What the Trial Actually Found
The ReMIND trial’s results are preliminary but striking, particularly for patients who had run out of conventional options.
- 33 children and young adults enrolled in the ReMIND trial (NCT03652545) with newly diagnosed DIPG or recurrent high-risk CNS tumours
- Four long-term survivors; three with no evidence of disease
- One DIPG patient survived 32-plus months; the historical median sits around 11 to 12 months
- A glioblastoma patient reached five-year survival; others remain cancer-free beyond two to three years after failing up to 17 prior chemotherapy and radiotherapy rounds
- Most side effects were mild — fatigue and headache — though one DIPG patient died from immune-triggered tumour swelling and respiratory failure, a serious risk that investigators continue to monitor closely
“There did seem to be a signal of efficacy,” said Catherine Bollard of Children’s National Hospital, whose team led the trial.
The Honest Caveat
A small, uncontrolled safety trial can suggest promise without confirming it.
These outcomes are extraordinary precisely because the patients had exhausted every conventional option. But phase-I trials are designed to measure safety, not efficacy, and the ReMIND study had no control group. Selection factors in small cohorts can skew apparent results. Tim Hassall, paediatric oncologist at Queensland Children’s Hospital, put it plainly: “No one is jumping up and down and saying ‘this is it’ just yet, but it is encouraging and it’s one step further along in our understanding of how to use cellular therapies to attack brain tumours.” Advances in adjacent fields — such as research into frozen brain tissue — underscore how rapidly neuroscience is evolving.
What Comes Next
Two follow-on trials aim to crack open the blood-brain barrier and personalise each child’s treatment.
Children’s National is launching two successor trials. One pairs TAA-T infusions with focused ultrasound to temporarily open the blood-brain barrier, allowing more T cells to reach the tumour.
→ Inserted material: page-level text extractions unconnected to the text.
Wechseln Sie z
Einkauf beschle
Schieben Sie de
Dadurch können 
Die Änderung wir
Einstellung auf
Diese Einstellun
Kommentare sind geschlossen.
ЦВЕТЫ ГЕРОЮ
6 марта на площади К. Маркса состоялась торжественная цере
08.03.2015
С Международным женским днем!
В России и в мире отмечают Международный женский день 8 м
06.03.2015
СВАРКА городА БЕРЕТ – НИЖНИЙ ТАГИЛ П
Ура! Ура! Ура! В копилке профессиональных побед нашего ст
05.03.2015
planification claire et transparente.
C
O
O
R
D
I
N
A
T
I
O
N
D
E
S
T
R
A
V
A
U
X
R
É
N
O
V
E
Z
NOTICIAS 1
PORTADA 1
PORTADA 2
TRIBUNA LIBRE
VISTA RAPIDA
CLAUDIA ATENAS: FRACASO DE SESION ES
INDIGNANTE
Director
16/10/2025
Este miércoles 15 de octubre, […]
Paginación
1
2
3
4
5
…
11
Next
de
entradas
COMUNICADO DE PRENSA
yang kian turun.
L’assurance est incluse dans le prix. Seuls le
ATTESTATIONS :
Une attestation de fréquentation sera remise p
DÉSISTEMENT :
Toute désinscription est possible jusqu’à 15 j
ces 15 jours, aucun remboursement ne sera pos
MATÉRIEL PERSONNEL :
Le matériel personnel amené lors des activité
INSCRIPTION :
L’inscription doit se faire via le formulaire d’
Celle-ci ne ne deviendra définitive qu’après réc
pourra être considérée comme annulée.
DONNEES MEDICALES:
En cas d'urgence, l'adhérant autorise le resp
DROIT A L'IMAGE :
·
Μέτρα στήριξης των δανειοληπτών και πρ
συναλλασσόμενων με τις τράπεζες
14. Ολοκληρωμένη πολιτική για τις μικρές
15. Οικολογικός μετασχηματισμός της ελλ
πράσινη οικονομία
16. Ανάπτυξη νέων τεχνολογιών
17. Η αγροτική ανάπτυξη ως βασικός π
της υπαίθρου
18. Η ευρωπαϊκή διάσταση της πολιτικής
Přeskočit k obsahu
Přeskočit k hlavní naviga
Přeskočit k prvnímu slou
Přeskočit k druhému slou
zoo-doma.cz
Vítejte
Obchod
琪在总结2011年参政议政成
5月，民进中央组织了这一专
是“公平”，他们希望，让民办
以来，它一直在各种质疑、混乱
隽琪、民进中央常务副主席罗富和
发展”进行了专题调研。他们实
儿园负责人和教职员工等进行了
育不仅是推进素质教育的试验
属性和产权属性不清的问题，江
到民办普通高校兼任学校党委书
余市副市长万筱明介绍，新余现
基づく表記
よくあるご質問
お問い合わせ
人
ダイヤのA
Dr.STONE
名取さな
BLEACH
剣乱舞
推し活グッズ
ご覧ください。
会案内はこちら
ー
The other sequences each patient’s cancer to identify its unique antigen fingerprint, then custom-trains T cells against those specific targets — a bespoke immune weapon, built for one child at a time.
After two decades of stagnation, tumour profiling, ultrasound-assisted delivery, and multi-antigen immune training are finally giving researchers something concrete to build on. This isn’t a cure yet. But four kids are alive who statistically shouldn’t be, and that is exactly the kind of signal worth following — much like the life-saving device breakthroughs that show how experimental treatments can ultimately reach patients in need.